If Retail Is Recovering, Why Are Mall Vacancies Still Rising?

Retail may be in the midst of a rebound, but mall owners are still feeling the sting of store closings.

According to a new report from real estate research firm Reis Inc., the U.S. department store vacancy rate rose to 9.1 percent in the third quarter, up from 8.3 percent in 2017 and beating last quarter’s rate of 8.6 percent, already the highest since 2012. The uptick can be blamed in part on the significant space once occupied by Bon-Ton, which shuttered more than 200 locations this year amid bankruptcy proceedings, and Sears, which has slashed its store count every quarter for several years, with plans to close at least 183 in fiscal 2018. The square footage left behind by a big-box retailer isn’t easy to fill, either — after all, most incoming tenants don’t need the 136,049 square feet an average Sears store occupies.

As a result, many mall owners are converting the space into mixed-use facilities, courting businesses like gyms, movie theaters and coworking spaces to fill the void and draw in clientele that may otherwise be lost to competitors like Amazon. Doing so takes time and money, however, so in the meantime, there are many storefronts that sit empty.

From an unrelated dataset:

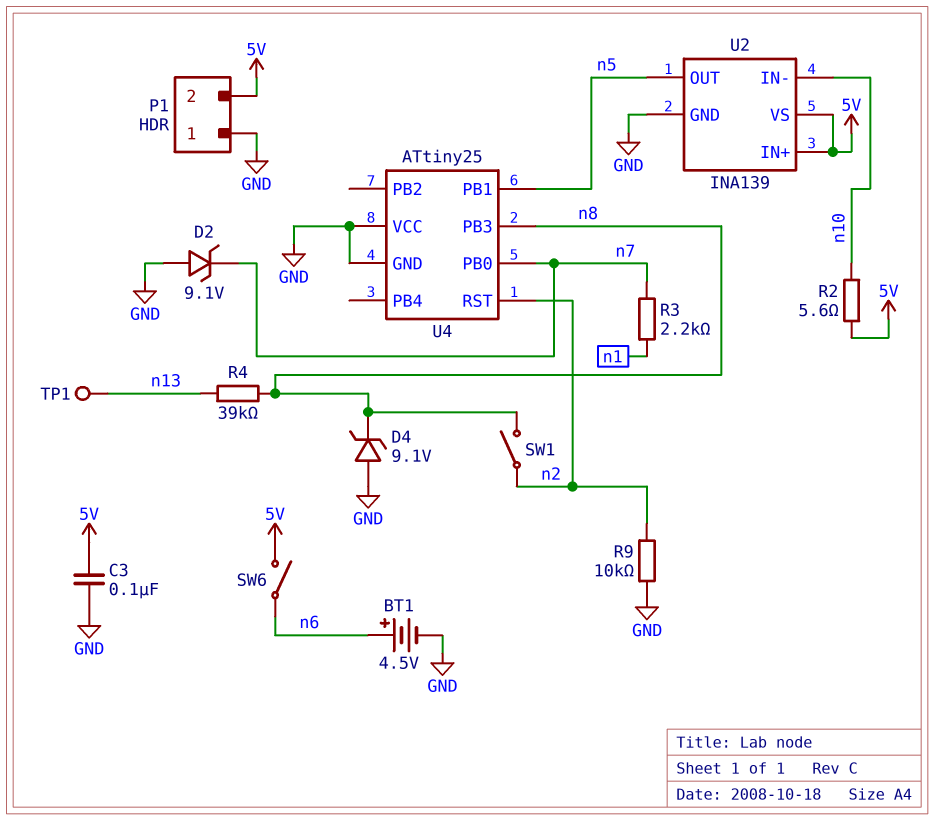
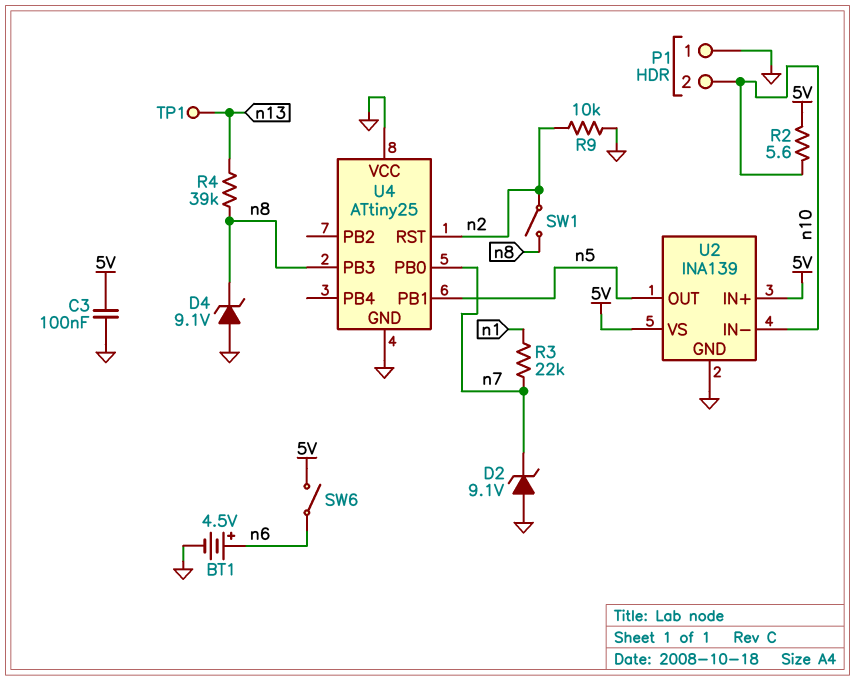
P1 pin 2: 5V -> n10
R3: 2.2k (n1, n7) -> 22k (n1, n7)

These closures have counteracted some of the recovery elsewhere in the sector, so the overall retail vacancy rate remained flat at 10.2 percent, per Reis.

Another research firm, CoStar, found malls and lifestyle centers experienced negative absorption, or shrinking occupancy, in the second quarter — the first time since the years following the recession — with supply outpacing demand by 1.2 million square feet.